Users have been advised to update as soon possible.

Apr 3, 2015 16:08 GMT  ·  By

Canonical has published details in a security notice about a number of GnuPG vulnerabilities that have been found and fixed in Ubuntu 14.10, Ubuntu 14.04 LTS, Ubuntu 12.04 LTS, and Ubuntu 10.04 LTS operating systems.

The Ubuntu maintainers have uploaded a new version of the repositories that corrects a few security problems that have been identified by the developer of GNU privacy guard.

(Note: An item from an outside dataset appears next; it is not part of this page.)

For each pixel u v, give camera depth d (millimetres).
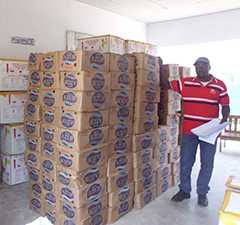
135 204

According to the security notice, "Hanno Böck discovered that GnuPG incorrectly handled certain malformed keyrings. If a user or automated system were tricked into opening a malformed keyring, a remote attacker could use this issue to cause GnuPG to crash, resulting in a denial of service, or possibly execute arbitrarily code."

This is just one of the issues found. For a more detailed description of the problems, you can see Canonical's security notification. Users should upgrade their Linux distribution in order to correct this issue.

The flaw can be fixed if you upgrade your system(s) to the latest gnupg2 and GnuPG packages specific to each distribution. To apply the patch, users can simply run the Update Manager application.

If you don't want to use the Software Updater, you can open a terminal and enter the following commands (you will need to be root):

[CODE=0]sudo apt-get update sudo apt-get dist-upgrade[CODE=1]

In general, a standard system update will make all the necessary changes and rebooting is not necessary.